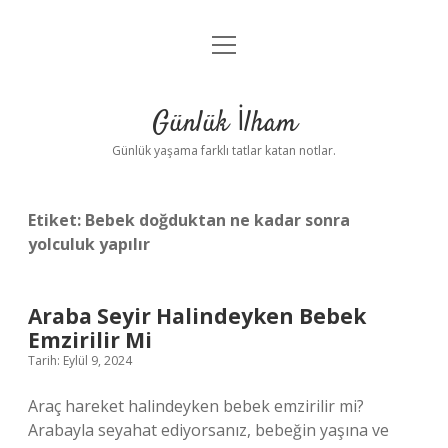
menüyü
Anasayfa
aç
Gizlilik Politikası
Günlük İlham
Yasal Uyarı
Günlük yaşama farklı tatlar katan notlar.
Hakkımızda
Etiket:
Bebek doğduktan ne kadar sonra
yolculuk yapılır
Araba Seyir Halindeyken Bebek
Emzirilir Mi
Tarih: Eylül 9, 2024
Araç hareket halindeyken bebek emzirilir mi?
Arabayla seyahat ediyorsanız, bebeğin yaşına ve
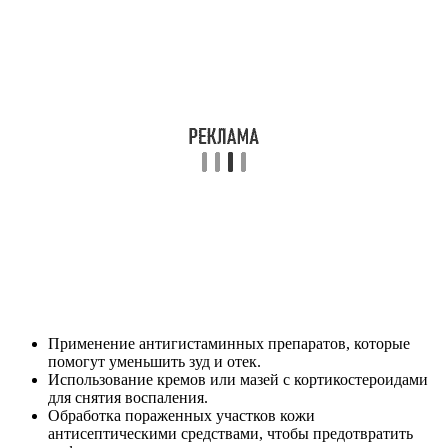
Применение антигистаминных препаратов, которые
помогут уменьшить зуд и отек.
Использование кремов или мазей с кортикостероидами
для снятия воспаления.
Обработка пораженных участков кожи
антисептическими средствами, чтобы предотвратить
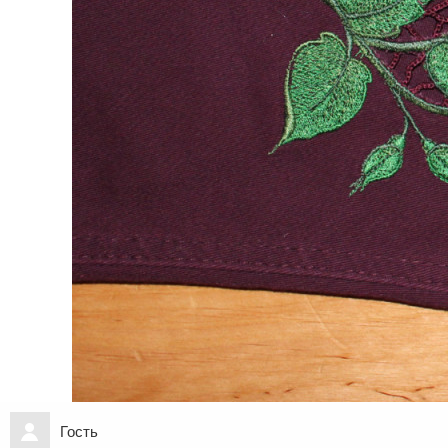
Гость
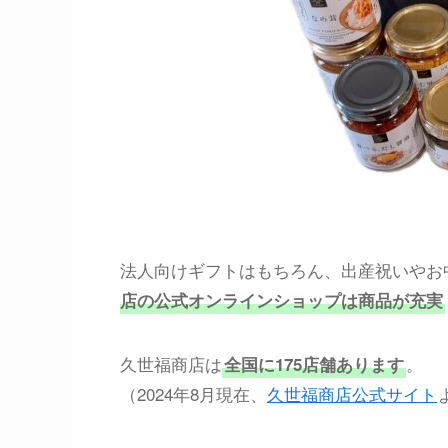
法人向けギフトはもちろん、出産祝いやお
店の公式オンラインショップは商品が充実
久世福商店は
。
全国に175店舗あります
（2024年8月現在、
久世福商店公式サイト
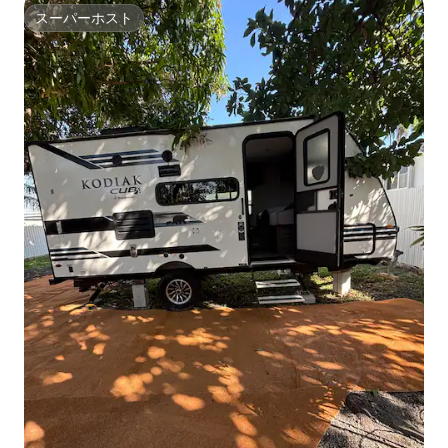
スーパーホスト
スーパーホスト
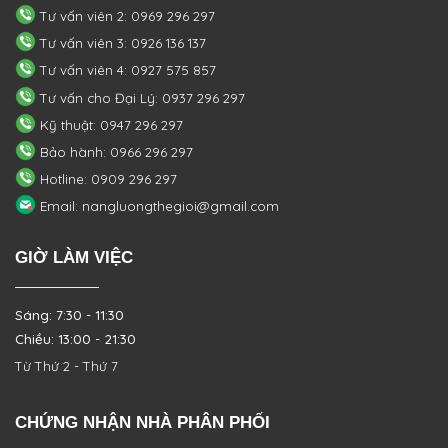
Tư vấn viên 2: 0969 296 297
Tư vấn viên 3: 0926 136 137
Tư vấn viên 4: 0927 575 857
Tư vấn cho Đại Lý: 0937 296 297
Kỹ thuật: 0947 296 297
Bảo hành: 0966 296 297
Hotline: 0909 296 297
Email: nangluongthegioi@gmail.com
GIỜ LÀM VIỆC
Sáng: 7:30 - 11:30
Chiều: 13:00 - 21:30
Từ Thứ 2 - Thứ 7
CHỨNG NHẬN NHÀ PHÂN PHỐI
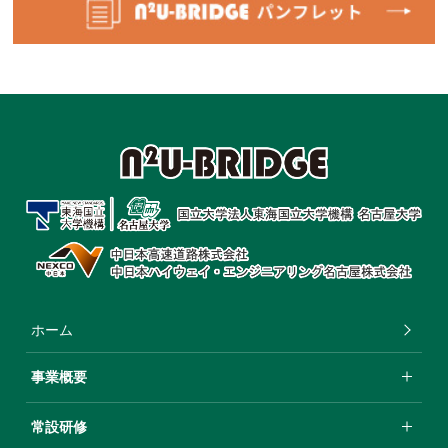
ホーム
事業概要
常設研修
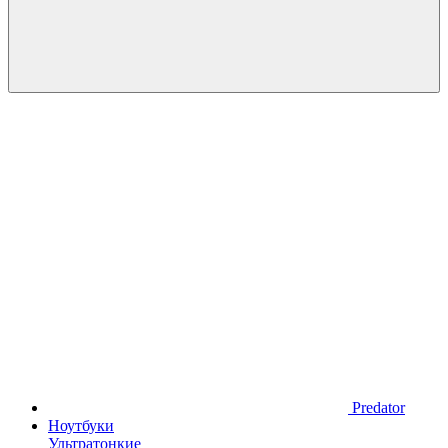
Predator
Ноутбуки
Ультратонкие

...

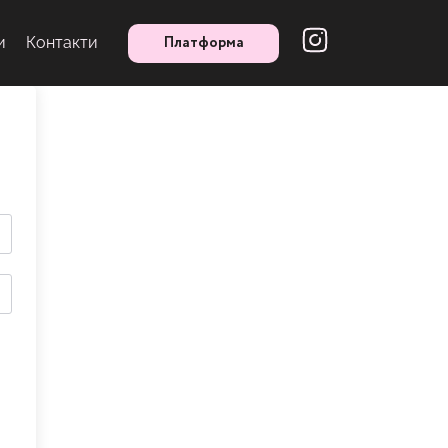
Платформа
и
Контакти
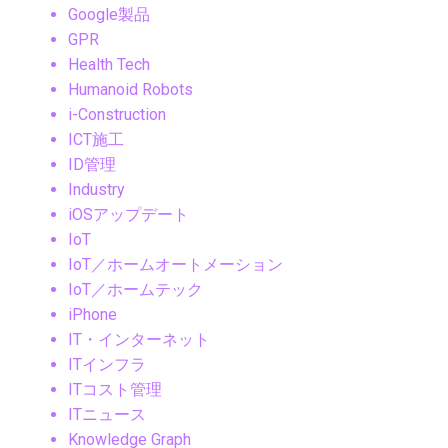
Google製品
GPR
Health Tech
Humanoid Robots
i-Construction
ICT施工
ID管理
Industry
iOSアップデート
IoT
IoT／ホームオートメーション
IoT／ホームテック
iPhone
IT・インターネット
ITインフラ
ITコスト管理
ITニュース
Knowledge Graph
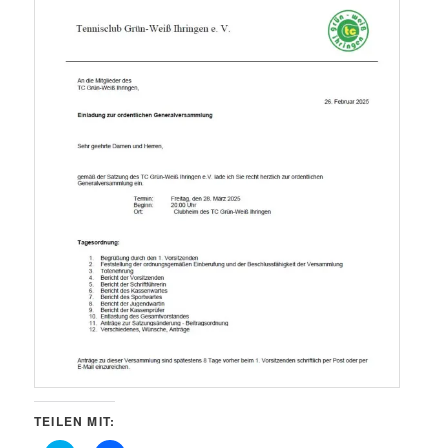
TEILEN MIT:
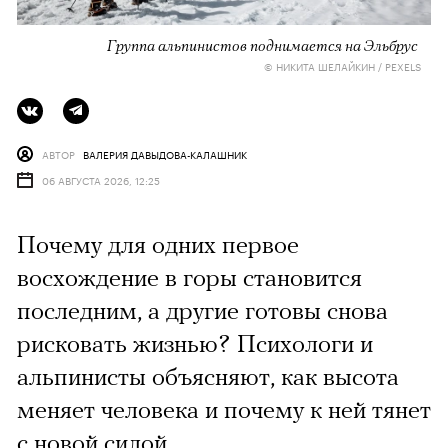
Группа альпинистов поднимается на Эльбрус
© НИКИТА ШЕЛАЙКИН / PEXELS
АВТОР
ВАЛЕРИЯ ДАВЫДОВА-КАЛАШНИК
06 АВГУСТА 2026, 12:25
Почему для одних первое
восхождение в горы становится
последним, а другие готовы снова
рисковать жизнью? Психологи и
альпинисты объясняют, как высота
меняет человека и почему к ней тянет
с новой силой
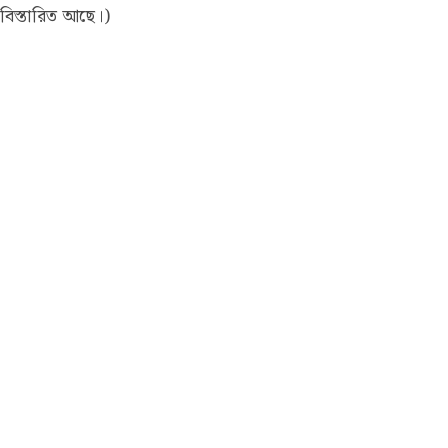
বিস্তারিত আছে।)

--

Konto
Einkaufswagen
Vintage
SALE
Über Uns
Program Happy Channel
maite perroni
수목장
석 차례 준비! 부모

**Assignment**
Write out the lines between the one containing "法人向けギフトはもちろん、出産祝いやお" and the one containing "CHỨNG NHẬN NHÀ PHÂN PHỐI", inclusive, leaving out the pictures.

**Solution for this problem**
法人向けギフトはもちろん、出産祝いやお
店の公式オンラインショップは商品が充実
久世福商店は
。
全国に175店舗あります
（2024年8月現在、
久世福商店公式サイト
スーパーホスト
スーパーホスト
Tư vấn viên 2: 0969 296 297
Tư vấn viên 3: 0926 136 137
Tư vấn viên 4: 0927 575 857
Tư vấn cho Đại Lý: 0937 296 297
Kỹ thuật: 0947 296 297
Bảo hành: 0966 296 297
Hotline: 0909 296 297
Email: nangluongthegioi@gmail.com
GIỜ LÀM VIỆC
Sáng: 7:30 - 11:30
Chiều: 13:00 - 21:30
Từ Thứ 2 - Thứ 7
CHỨNG NHẬN NHÀ PHÂN PHỐI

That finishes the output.